さらに、いわゆる広義の混同を考慮した場合、本件商標がその指定商品又は指定役務について使用されたときは、需要者が申立人の業務に係る商品又は役務であるとその出所について混同を生ずることは明らかである。

3 当審の判断
(1)引用商標の周知性について
ア 申立人提出の甲各号証、同人の主張及び職権調査によれば、次の事実を認めることができる。
(ア)申立人は、1900年代の初頭からシャンパーニュの製造、販売などを行っている会社である。
申立人が製造、販売するシャンパーニュは、良質のぶどうが収穫された年にだけ生産され、引用商標が使用されている(甲7、甲8、ほか)。
(イ)使用商品は、遅くとも2011年に日本航空の国際線ファーストクラスで提供され(甲10)、現在も提供されている。なお、2007年から提供していた旨記載されたウェブページもある(甲10)。
(ウ)使用商品は、遅くとも2012年から我が国のレストランやホテルで提供されており(甲11)、現在は、インターネットにおける複数の通販サイトでも販売されている(甲8)。
しかしながら、使用商品の我が国における販売量、販売総額などの販売実績は確認できない。
イ 上記アの事実によれば、申立人が引用商標を使用商品について使用していることは認められるものの、使用商品の我が国における販売実績が確認できず、ほかに、引用商標が、本件商標の登録出願の日前ないし登録査定時において、需要者の間に広く認識されていたと認め得る事実は見いだせないから、引用商標は、本件商標の登録出願の日前ないし登録査定時において、申立人の業務に係る商品であることを表示するものとして需要者の間に広く認識されていたものということはできない。
(2)商標法第4条第1項第15号該当性について
本件商標は、別掲1(1)のとおりの構成からなるところ、引用商標1は、前記2(1)アのとおり、「SALON」の文字からなるものであり、また、引用商標2ないし引用商標4は、それぞれ、別掲2ないし別掲4のとおりの構成からなるものであって、本件商標と引用商標とが、仮に、類似するものであるとしても、上記(1)イのとおり、引用商標は、いずれも本件商標の登録出願の日前ないし登録査定時において、申立人の業務に係る商品であることを表示するものとして需要者の間に広く認識されているということはできないものであるから、本件商標は、商標権者がこれをその指定商品又は指定役務について使用しても、取引者、需要者をして引用商標を連想又は想起させることはなく、その商品又は役務が申立人又は同人と経済的若しくは組織的に何らかの関係を有する者の業務に係るものであるかのように、その商品又は役務の出所について混同を生ずるおそれはないと判断するのが相当である。
したがって、本件商標は、他人(申立人)の業務に係る商品と混同を生ずるおそれがある商標ということはできないから、商標法第4条第1項第15号に該当しない。

*作業要件*.
- A) 提示文から「(イ)使用商品は、遅くとも2」と「どの販売実績は確認できない。」の間を、両端も含めて一字も変えずに抜き出してください。
- B) 提示文の括弧内で証拠として示されている甲号証の番号を、重複を除いてすべて挙げてください。
- C) 商標の混同を論じた提示文を、最後の文の後から書き継いでください。

*記録一覧*.
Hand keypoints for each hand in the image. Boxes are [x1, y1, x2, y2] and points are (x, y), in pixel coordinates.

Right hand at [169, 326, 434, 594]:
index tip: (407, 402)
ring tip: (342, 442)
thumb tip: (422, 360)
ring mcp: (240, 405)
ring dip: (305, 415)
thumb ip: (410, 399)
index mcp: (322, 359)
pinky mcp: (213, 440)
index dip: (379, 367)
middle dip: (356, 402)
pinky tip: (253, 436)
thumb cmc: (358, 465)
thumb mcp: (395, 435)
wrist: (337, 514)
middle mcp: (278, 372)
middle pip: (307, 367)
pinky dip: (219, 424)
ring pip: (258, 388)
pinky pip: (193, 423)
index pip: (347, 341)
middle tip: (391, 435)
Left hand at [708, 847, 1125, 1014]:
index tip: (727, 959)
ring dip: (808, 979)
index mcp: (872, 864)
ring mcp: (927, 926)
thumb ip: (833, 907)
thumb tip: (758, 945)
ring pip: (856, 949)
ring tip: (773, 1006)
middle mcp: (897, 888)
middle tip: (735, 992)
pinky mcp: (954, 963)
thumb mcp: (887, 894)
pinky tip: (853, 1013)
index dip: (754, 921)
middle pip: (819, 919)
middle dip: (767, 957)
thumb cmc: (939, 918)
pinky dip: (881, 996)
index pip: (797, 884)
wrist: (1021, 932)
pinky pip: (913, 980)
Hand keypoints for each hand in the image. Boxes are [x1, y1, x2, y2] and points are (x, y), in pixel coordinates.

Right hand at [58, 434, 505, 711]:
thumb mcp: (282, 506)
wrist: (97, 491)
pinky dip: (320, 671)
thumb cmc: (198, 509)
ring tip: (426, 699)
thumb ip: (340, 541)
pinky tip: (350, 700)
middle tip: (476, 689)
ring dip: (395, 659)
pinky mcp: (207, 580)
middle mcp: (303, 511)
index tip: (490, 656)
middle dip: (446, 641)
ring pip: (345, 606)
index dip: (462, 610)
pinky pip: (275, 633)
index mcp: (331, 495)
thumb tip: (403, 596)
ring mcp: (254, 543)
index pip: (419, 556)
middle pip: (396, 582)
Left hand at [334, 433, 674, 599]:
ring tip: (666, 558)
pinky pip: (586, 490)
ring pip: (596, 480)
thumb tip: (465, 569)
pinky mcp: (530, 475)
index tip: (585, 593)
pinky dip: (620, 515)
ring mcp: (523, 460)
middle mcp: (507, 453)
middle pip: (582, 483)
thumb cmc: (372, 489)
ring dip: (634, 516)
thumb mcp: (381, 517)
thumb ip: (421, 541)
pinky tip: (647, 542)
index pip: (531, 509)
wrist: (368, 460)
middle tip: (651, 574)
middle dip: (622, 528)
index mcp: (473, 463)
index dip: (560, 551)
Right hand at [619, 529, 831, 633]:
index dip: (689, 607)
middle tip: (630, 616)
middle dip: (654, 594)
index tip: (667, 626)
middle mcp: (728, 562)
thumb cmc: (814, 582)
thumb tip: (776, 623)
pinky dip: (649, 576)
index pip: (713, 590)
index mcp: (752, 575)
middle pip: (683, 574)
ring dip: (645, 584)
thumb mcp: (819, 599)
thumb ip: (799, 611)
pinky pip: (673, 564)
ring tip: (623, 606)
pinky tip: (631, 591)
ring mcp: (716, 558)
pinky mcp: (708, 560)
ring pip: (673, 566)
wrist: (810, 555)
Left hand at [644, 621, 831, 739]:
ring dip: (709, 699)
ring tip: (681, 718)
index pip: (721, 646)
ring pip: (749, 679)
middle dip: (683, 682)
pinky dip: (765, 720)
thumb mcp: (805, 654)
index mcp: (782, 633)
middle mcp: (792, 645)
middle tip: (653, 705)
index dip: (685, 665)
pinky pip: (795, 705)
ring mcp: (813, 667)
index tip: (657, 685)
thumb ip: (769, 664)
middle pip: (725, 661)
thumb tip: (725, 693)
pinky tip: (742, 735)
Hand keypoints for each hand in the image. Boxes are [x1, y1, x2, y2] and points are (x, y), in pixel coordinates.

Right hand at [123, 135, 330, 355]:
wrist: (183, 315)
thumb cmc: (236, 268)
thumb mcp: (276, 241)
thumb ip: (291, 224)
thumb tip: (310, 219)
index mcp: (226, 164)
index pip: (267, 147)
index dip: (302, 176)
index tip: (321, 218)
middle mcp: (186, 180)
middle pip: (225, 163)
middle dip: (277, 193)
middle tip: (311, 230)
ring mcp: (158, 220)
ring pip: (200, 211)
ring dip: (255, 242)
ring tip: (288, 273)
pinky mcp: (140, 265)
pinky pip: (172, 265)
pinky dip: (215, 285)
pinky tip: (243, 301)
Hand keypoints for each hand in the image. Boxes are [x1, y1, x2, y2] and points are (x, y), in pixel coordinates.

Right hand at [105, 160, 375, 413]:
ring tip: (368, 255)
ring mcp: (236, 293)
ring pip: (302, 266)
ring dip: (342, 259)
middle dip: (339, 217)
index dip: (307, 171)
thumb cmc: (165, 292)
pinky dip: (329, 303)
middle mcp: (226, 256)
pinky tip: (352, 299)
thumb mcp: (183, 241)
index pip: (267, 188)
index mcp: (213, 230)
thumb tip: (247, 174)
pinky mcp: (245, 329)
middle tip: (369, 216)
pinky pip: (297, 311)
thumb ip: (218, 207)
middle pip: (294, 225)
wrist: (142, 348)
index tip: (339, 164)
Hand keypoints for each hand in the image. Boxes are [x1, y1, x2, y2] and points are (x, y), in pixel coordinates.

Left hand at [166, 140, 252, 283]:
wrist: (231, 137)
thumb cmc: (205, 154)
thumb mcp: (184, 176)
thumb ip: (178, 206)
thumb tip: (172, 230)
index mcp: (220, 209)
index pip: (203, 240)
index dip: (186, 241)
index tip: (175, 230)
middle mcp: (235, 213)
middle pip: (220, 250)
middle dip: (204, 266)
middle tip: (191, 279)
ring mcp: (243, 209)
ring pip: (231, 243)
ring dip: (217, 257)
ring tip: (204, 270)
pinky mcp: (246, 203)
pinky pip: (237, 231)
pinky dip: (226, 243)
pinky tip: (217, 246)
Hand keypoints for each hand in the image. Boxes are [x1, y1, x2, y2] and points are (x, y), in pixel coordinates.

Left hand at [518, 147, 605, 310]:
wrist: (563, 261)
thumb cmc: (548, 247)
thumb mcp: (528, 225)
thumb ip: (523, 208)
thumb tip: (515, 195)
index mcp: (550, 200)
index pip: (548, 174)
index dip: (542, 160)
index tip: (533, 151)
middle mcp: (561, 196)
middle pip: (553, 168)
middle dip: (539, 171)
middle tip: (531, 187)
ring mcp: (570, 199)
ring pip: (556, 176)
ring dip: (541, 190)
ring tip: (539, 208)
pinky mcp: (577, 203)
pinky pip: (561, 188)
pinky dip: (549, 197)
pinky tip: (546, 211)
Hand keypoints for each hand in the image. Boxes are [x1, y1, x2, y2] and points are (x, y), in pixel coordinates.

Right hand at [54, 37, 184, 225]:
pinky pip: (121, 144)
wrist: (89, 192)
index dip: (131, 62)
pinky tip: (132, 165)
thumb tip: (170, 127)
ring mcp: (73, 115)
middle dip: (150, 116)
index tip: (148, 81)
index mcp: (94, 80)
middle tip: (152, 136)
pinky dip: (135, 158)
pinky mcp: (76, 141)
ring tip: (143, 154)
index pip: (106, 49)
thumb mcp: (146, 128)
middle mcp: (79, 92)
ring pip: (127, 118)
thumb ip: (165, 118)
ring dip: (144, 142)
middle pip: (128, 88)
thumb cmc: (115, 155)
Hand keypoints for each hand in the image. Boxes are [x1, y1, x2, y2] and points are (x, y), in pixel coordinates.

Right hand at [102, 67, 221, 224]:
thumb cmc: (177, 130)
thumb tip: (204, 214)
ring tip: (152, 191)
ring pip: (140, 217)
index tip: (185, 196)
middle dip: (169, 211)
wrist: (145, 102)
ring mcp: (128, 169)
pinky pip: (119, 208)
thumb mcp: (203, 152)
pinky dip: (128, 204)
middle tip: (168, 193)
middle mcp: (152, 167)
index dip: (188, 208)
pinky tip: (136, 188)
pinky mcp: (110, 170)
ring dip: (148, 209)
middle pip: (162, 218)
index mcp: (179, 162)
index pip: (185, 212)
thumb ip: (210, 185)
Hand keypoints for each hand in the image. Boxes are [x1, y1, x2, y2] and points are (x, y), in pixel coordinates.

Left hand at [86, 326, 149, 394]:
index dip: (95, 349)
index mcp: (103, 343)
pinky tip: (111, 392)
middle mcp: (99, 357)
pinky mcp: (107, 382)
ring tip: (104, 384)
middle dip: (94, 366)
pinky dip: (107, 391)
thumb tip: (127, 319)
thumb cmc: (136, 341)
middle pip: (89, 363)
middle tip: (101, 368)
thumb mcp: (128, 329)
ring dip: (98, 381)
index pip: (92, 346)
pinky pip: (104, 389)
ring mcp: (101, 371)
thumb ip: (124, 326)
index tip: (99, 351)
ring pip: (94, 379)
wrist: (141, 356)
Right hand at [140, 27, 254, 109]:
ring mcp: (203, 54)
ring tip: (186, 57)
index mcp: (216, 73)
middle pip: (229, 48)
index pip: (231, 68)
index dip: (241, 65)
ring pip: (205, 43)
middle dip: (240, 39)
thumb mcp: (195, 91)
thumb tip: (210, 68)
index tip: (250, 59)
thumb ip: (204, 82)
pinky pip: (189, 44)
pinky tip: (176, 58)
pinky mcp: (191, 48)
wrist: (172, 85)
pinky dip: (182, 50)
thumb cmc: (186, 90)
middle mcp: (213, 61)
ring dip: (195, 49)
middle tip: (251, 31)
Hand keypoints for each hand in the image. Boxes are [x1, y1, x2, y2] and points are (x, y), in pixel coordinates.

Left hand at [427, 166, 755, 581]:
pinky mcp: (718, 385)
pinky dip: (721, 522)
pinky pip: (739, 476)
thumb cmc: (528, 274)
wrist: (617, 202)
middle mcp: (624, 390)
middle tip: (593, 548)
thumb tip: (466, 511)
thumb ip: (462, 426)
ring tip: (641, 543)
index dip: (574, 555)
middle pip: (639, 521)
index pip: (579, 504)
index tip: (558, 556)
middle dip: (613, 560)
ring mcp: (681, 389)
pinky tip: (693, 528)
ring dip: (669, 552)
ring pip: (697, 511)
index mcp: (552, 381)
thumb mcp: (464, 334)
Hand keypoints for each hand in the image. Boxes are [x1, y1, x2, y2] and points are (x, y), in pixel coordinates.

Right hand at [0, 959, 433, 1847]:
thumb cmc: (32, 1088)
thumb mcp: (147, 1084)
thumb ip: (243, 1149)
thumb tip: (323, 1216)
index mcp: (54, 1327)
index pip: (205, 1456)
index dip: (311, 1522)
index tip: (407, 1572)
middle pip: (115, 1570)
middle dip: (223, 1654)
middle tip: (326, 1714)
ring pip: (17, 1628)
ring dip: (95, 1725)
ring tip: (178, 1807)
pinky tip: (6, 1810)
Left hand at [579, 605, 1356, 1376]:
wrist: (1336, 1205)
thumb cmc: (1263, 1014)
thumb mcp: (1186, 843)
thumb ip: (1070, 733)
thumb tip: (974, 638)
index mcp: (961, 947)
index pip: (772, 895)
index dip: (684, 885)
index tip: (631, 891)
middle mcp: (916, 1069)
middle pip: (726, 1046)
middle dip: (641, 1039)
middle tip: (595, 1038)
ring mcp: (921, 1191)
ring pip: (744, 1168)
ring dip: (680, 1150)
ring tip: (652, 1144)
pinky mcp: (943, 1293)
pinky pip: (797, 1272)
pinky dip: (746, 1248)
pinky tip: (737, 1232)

*解答一覧*.
- A)
(イ)使用商品は、遅くとも2011年に日本航空の国際線ファーストクラスで提供され(甲10)、現在も提供されている。なお、2007年から提供していた旨記載されたウェブページもある(甲10)。
(ウ)使用商品は、遅くとも2012年から我が国のレストランやホテルで提供されており(甲11)、現在は、インターネットにおける複数の通販サイトでも販売されている(甲8)。
しかしながら、使用商品の我が国における販売量、販売総額などの販売実績は確認できない。

- B) 甲7、甲8、甲10、甲11

- C)
(3)結語
以上のとおり、本件商標の登録は、商標法第4条第1項第15号に違反してされたものではないから、同法第43条の3第4項の規定により、維持すべきである。
よって、結論のとおり決定する。
別掲 別掲1
(1)本件商標


(2)本件商標の指定商品及び指定役務並びに商品及び役務の区分
第14類「貴金属,宝玉及びその模造品,キーホルダー,宝石箱,身飾品,時計」
第18類「皮革製包装用容器,愛玩動物用被服類,かばん類,袋物,携帯用化粧道具入れ,傘,ステッキ,つえ,つえ金具,つえの柄,毛皮」
第25類「被服,ガーター,靴下止め,ズボンつり,バンド,ベルト,履物,仮装用衣服,運動用特殊衣服,運動用特殊靴」
第30類「茶,コーヒー,ココア,菓子,パン,サンドイッチ,中華まんじゅう,ハンバーガー,ピザ,ホットドッグ,ミートパイ,コーヒー豆,穀物の加工品,ぎょうざ,しゅうまい,すし,たこ焼き,弁当,ラビオリ,パスタソース」
第35類「商品の販売に関する情報の提供,競売の運営,織物及び寝具類の小売又は卸売の業務において行われる顧客に対する便益の提供,被服の小売又は卸売の業務において行われる顧客に対する便益の提供,履物の小売又は卸売の業務において行われる顧客に対する便益の提供,かばん類及び袋物の小売又は卸売の業務において行われる顧客に対する便益の提供,身の回り品の小売又は卸売の業務において行われる顧客に対する便益の提供,菓子及びパンの小売又は卸売の業務において行われる顧客に対する便益の提供,清涼飲料及び果実飲料の小売又は卸売の業務において行われる顧客に対する便益の提供,茶・コーヒー及びココアの小売又は卸売の業務において行われる顧客に対する便益の提供」
第43類「飲食物の提供,宿泊施設の提供,動物の宿泊施設の提供,保育所における乳幼児の保育,高齢者用入所施設の提供(介護を伴うものを除く。),会議室の貸与,展示施設の貸与」


別掲2(引用商標2)

(色彩は原本参照)

別掲3(引用商標3)
【立体商標】

(色彩は原本参照)

別掲4(引用商標4)

(色彩は原本参照)



異議決定日 2015-03-23 
出願番号 商願2013-77962(T2013-77962) 
審決分類 T 1 651・ 271- Y (W141825303543)
最終処分 維持  
前審関与審査官 岩崎 安子 
特許庁審判長 酒井 福造
特許庁審判官 田村 正明
田中 敬規
登録日 2014-06-20 
登録番号 商標登録第5678212号(T5678212)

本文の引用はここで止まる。